# MATERIAL PROVIDED
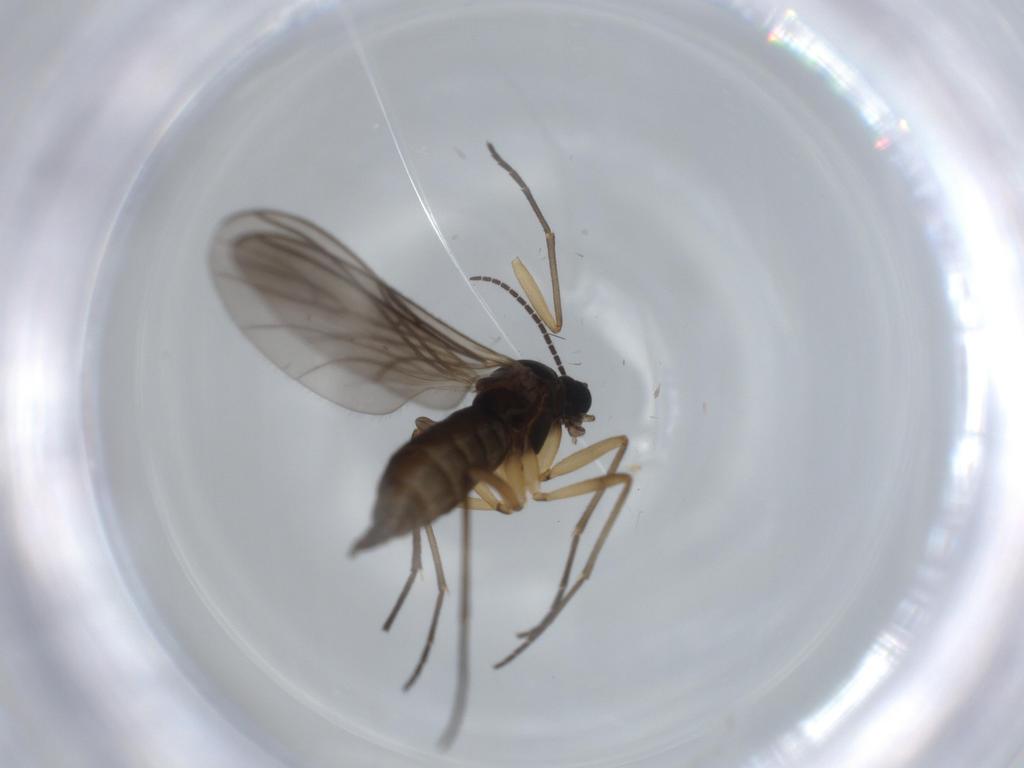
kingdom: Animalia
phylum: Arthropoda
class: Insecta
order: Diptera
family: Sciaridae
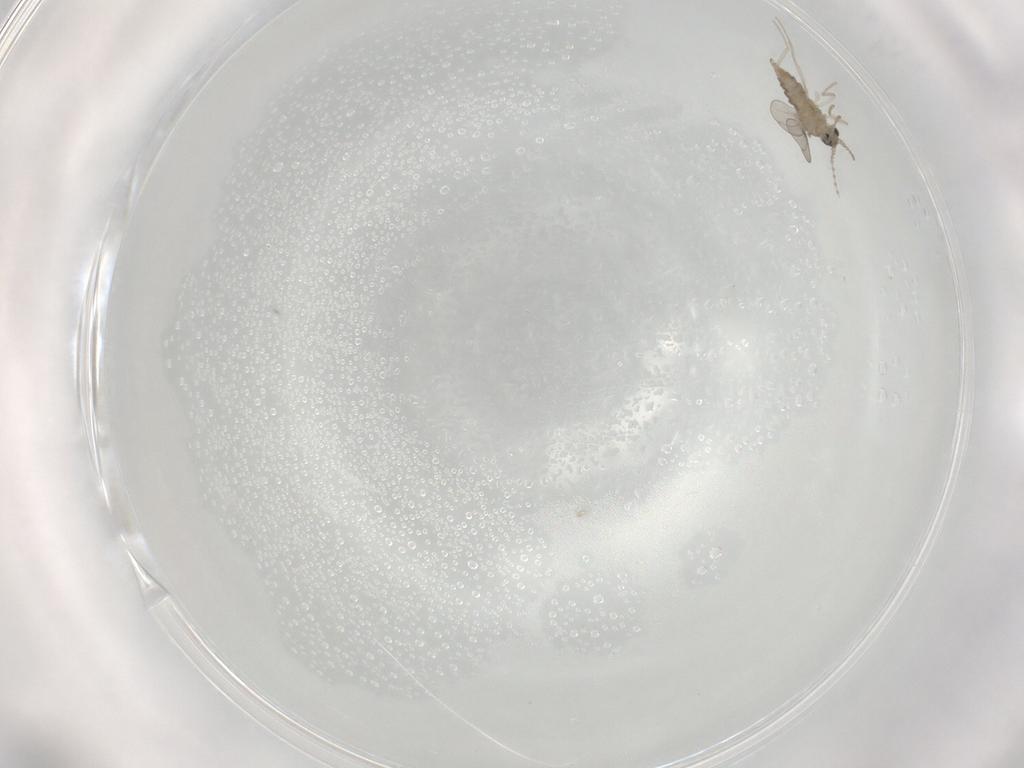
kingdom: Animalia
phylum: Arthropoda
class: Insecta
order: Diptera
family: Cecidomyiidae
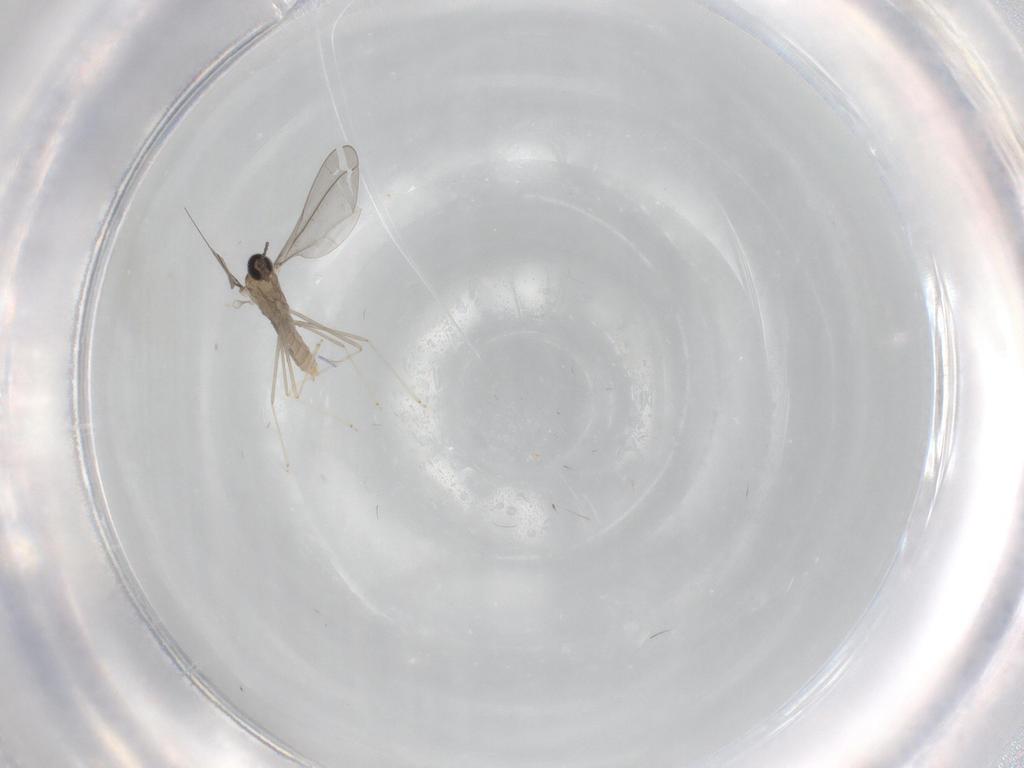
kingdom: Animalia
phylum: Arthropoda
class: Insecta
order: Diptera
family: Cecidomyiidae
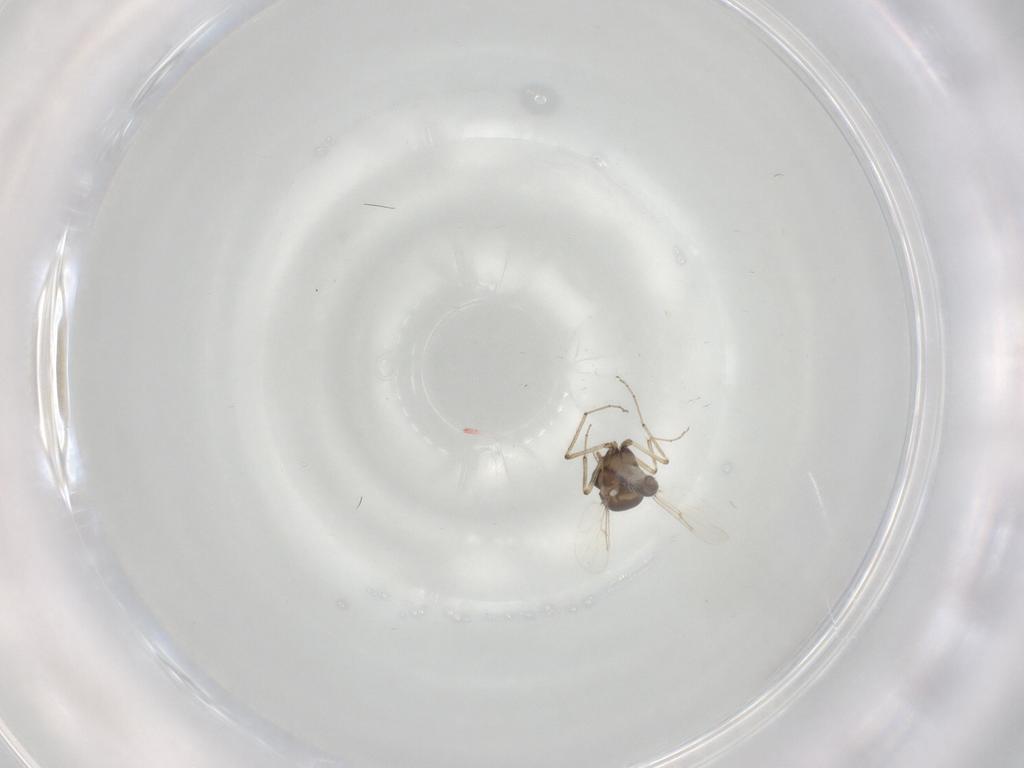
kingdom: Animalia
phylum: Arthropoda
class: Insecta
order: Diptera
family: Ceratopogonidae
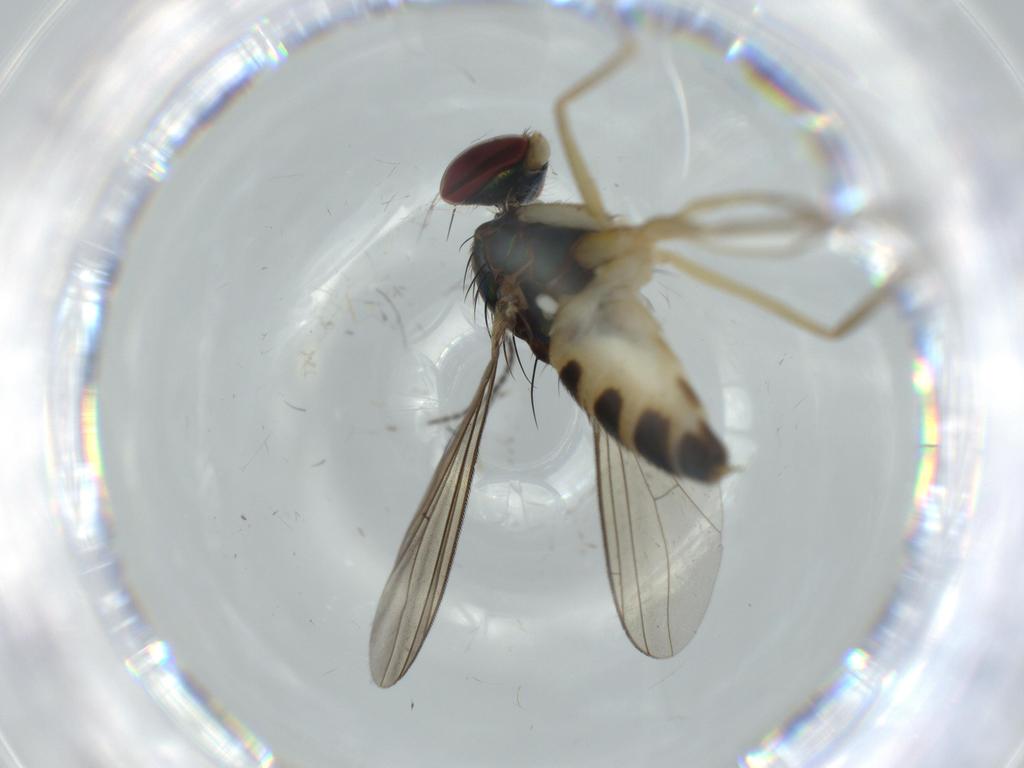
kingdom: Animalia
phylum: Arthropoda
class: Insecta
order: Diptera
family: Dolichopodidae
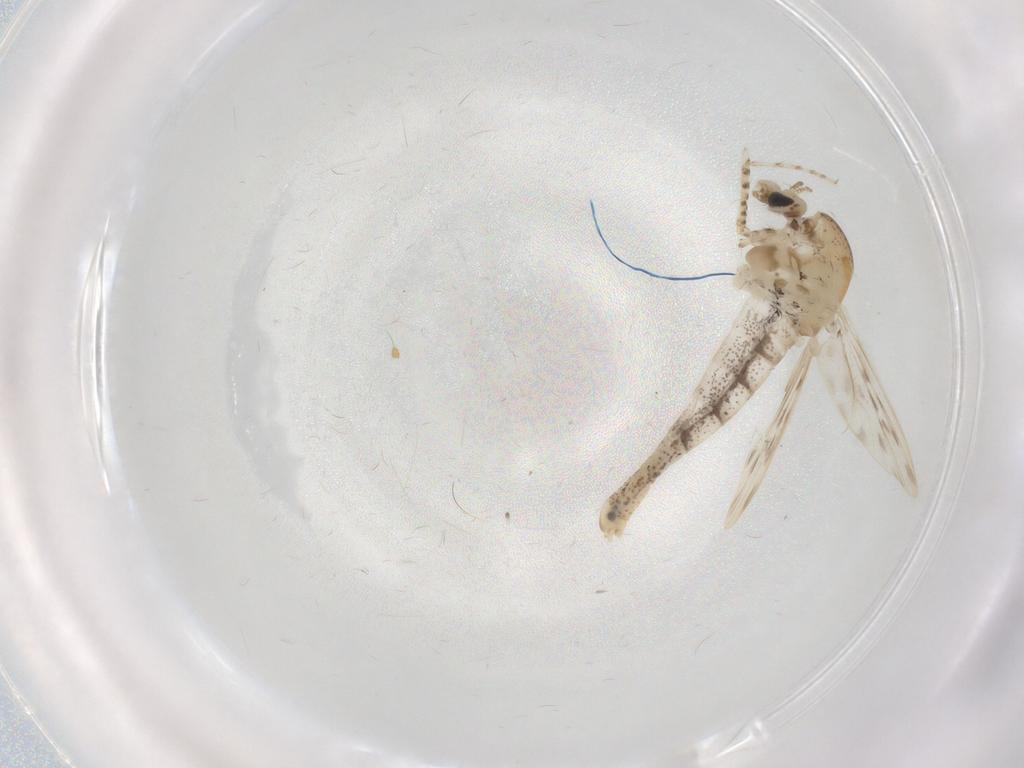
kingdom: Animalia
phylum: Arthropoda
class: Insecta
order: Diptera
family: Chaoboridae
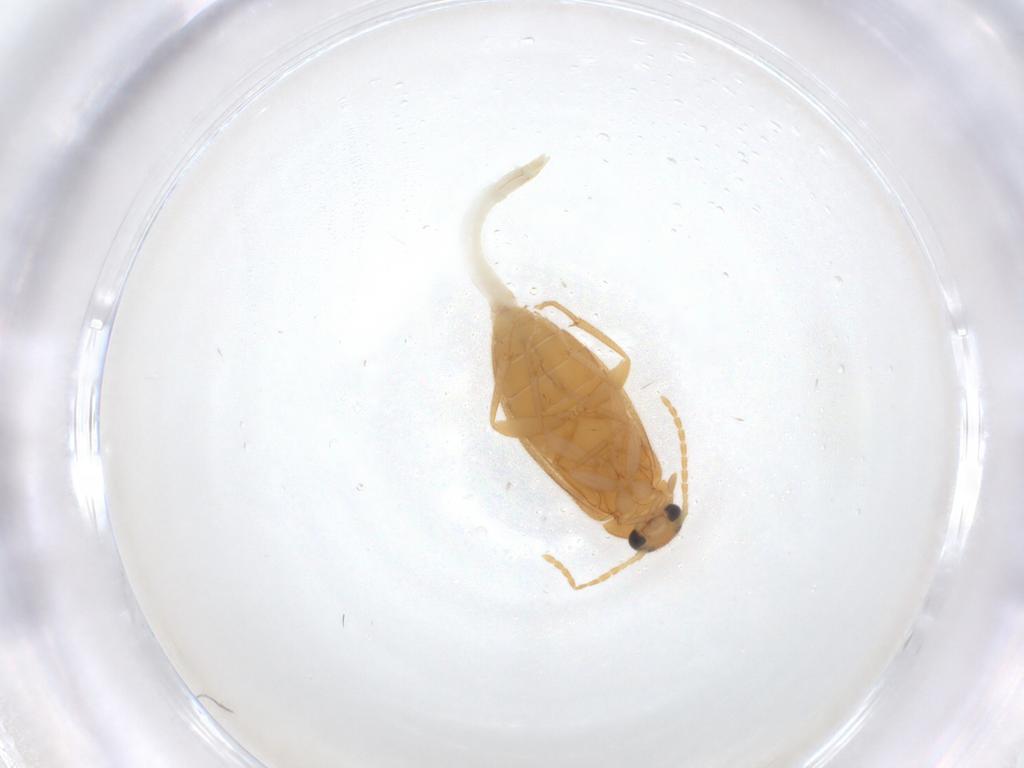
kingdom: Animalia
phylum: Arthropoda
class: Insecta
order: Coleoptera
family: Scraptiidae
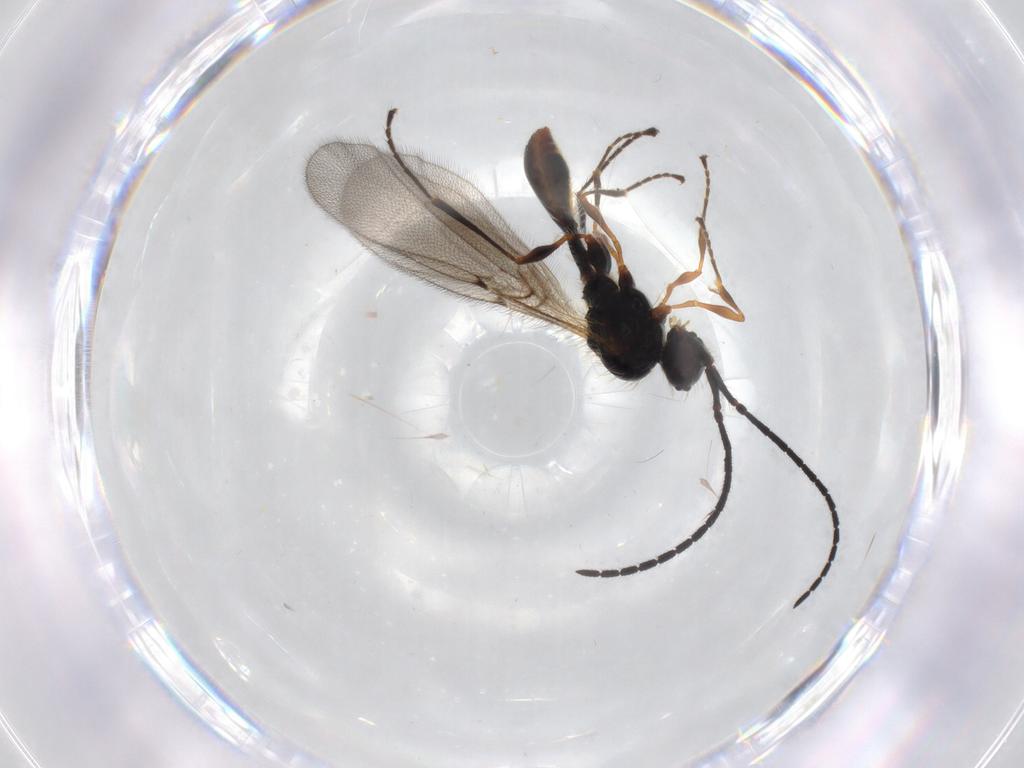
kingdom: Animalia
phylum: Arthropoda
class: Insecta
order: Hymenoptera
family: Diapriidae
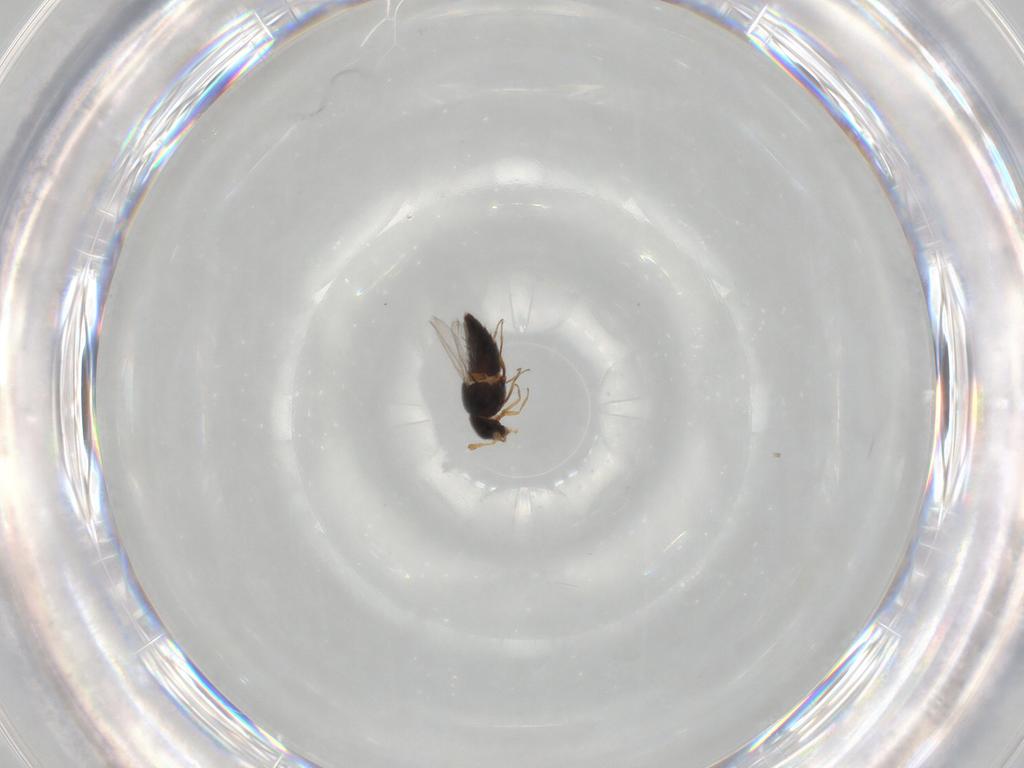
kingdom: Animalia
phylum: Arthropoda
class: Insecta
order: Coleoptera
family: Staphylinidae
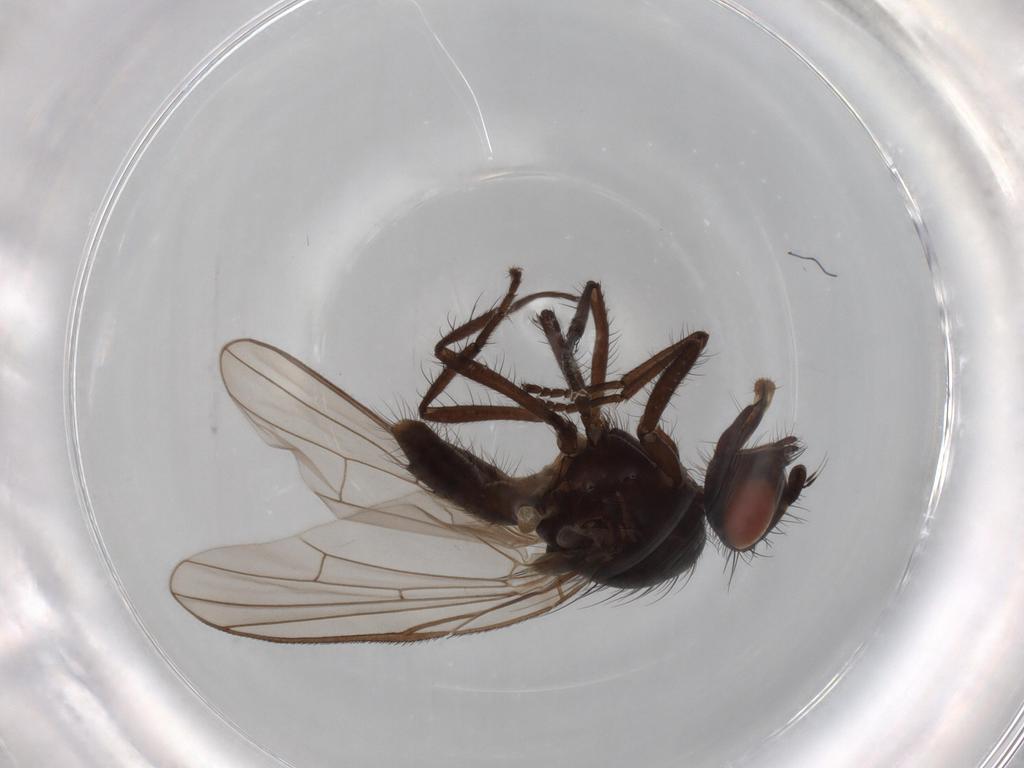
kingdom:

# YOUR INSTRUCTIONS
Rewrite all the lines above with each "family" substituted by "fam." and nothing else changed. Leave the pictures out.

# ANSWER TO THE TASK
kingdom: Animalia
phylum: Arthropoda
class: Insecta
order: Diptera
fam.: Sciaridae
kingdom: Animalia
phylum: Arthropoda
class: Insecta
order: Diptera
fam.: Cecidomyiidae
kingdom: Animalia
phylum: Arthropoda
class: Insecta
order: Diptera
fam.: Cecidomyiidae
kingdom: Animalia
phylum: Arthropoda
class: Insecta
order: Diptera
fam.: Ceratopogonidae
kingdom: Animalia
phylum: Arthropoda
class: Insecta
order: Diptera
fam.: Dolichopodidae
kingdom: Animalia
phylum: Arthropoda
class: Insecta
order: Diptera
fam.: Chaoboridae
kingdom: Animalia
phylum: Arthropoda
class: Insecta
order: Coleoptera
fam.: Scraptiidae
kingdom: Animalia
phylum: Arthropoda
class: Insecta
order: Hymenoptera
fam.: Diapriidae
kingdom: Animalia
phylum: Arthropoda
class: Insecta
order: Coleoptera
fam.: Staphylinidae
kingdom:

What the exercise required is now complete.